I also look forward to incorporating Alberta wool into my quilting next year. Custom Woolen Mills – a large mill about 2.5 hrs south of me – makes quilting batts. While having cotton batting is fun and easy, I really want to make warm, squishy quilts you can snuggle under come winter. I hope to make at least one quilt using wool batting from the mill next year.
2021 Is Calling…
I don’t make life resolutions come the new year. I’ve said it here before, if life changes are required, waiting for an arbitrary date to start them isn’t required. What I do like to do, however, is plan some projects for the coming year.
And I have lots of plans.
Not only do I have plans to get all the stuff I’ve been holding onto for the shop up and running in the first quarter, but I have personal projects I’m looking forward to as well.

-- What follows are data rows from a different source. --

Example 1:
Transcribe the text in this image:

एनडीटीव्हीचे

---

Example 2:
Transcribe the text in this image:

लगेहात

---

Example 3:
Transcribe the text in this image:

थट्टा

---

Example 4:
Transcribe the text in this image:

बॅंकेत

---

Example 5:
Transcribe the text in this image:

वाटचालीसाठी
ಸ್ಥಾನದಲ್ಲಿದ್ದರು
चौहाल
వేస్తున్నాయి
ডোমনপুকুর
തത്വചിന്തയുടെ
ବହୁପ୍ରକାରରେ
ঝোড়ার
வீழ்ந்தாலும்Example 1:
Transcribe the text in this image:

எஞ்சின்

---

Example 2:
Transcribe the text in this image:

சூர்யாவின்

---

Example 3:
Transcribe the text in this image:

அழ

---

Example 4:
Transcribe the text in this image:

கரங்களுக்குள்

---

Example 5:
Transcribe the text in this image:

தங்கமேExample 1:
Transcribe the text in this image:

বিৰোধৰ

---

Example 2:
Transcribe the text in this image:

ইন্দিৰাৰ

The dye pots are going to be in overdrive the next several weeks – while I scour, mordant, and dye the Cheviot to get it in the shop.
As I mentioned earlier, I’m also going to make The Oa by Kate Davies, dyeing the main contrast colour with indigo, and the secondary contrast colour with madder.

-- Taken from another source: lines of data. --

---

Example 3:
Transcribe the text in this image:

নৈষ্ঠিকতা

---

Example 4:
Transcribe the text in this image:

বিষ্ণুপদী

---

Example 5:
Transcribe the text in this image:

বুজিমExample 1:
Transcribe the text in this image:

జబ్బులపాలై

I have a vest to knit from my hand spun Icelandic/BFL/alpaca yarn I spun during the first Tour de Fleece this year. It’ll be a fairly simple affair – ribbed hems and straight stockinette body (it’ll be nice to have something more mindless after I’m done my Tunis sweater).
Once I get my supplies for cellulose dyeing (namely the tannins I’ll need) I’ll be diving headlong into that, and begin working on some naturally dyed quilting projects.
And, honestly, I’d like to pick 51 Yarns back up – it completely languished earlier in the year, and I’m hell bent on finishing that by the end of 2021 (hopefully sooner, but I’d like to avoid making it feel like work, so I’m giving myself lots of time).
2020 was an interesting year (to say the least). It will be even more interesting, I think, to see what 2021 brings us.